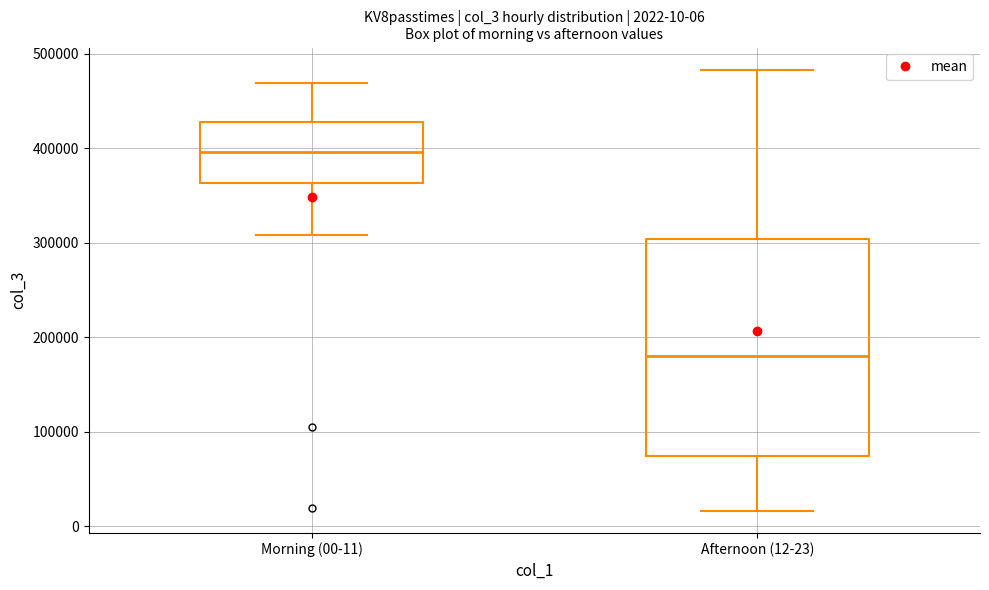

Which box is the tallest, from its lower edge to its upper edge?

Afternoon (12-23)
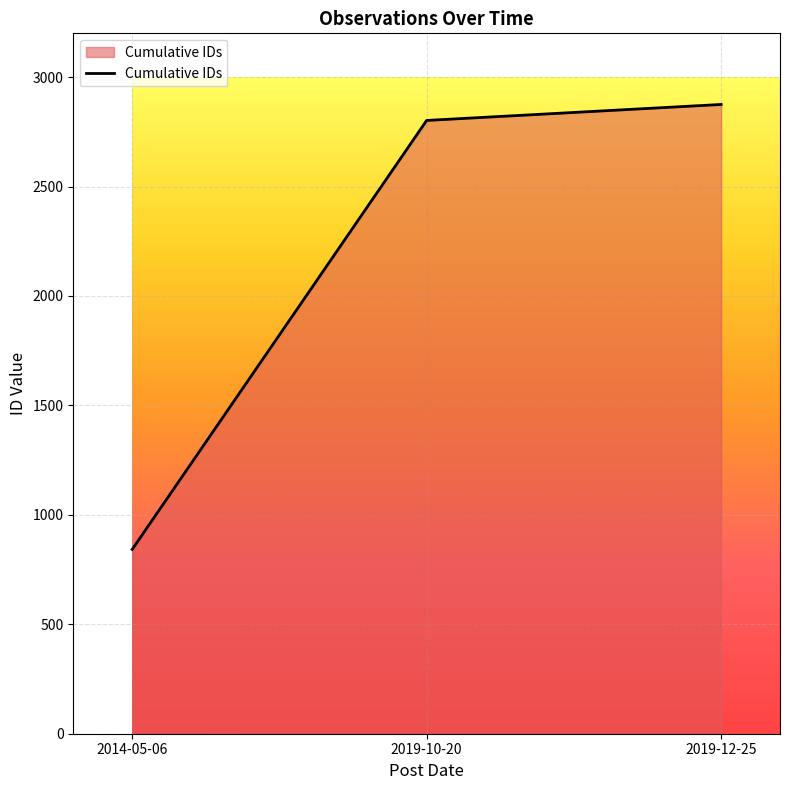

Where is the data nearest to the value 1858?

2019-10-20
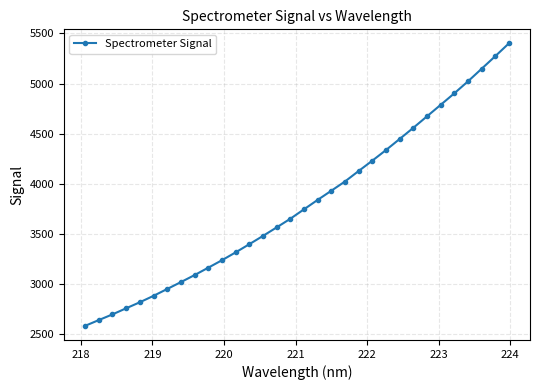

What is the difference between the maximum and minimum values?

2815.4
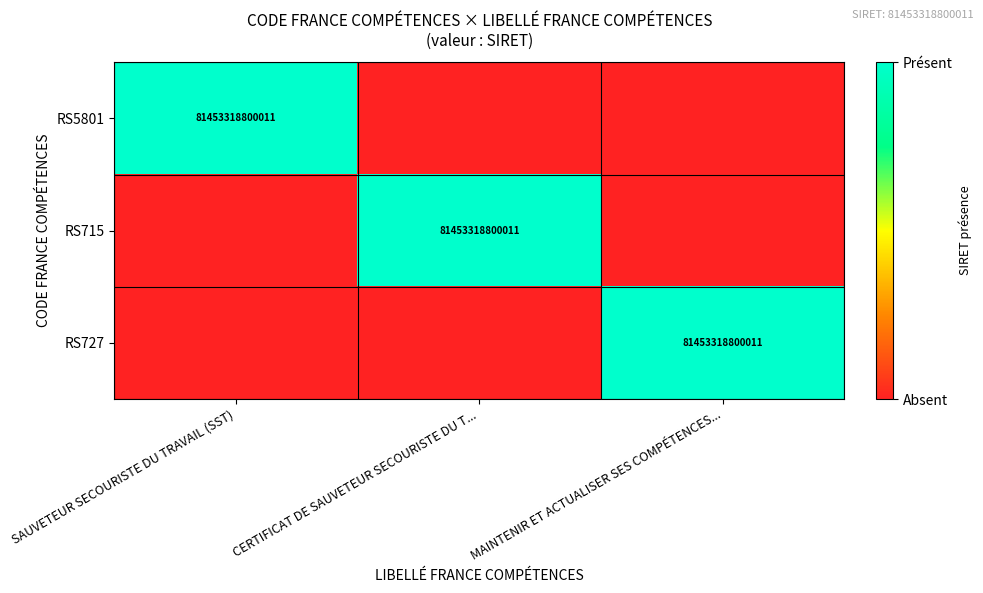

At how many categories does at least one series exceed 0?

3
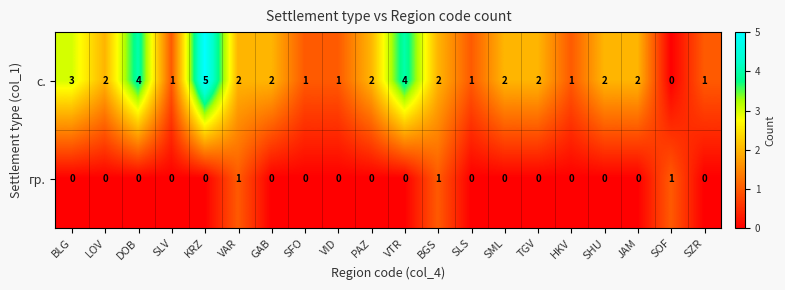

Is it true that с. equals 0 at SOF?

True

========================================================================

Your instructions >>
Copy out the lines above, from the line containing "Afternoon (12-23)" through the end of the lines, keeping every word and character the same. Leave the pictures out.

Your solution >>
Afternoon (12-23)

Where is the data nearest to the value 1858?

2019-10-20

What is the difference between the maximum and minimum values?

2815.4

At how many categories does at least one series exceed 0?

3

Is it true that с. equals 0 at SOF?

True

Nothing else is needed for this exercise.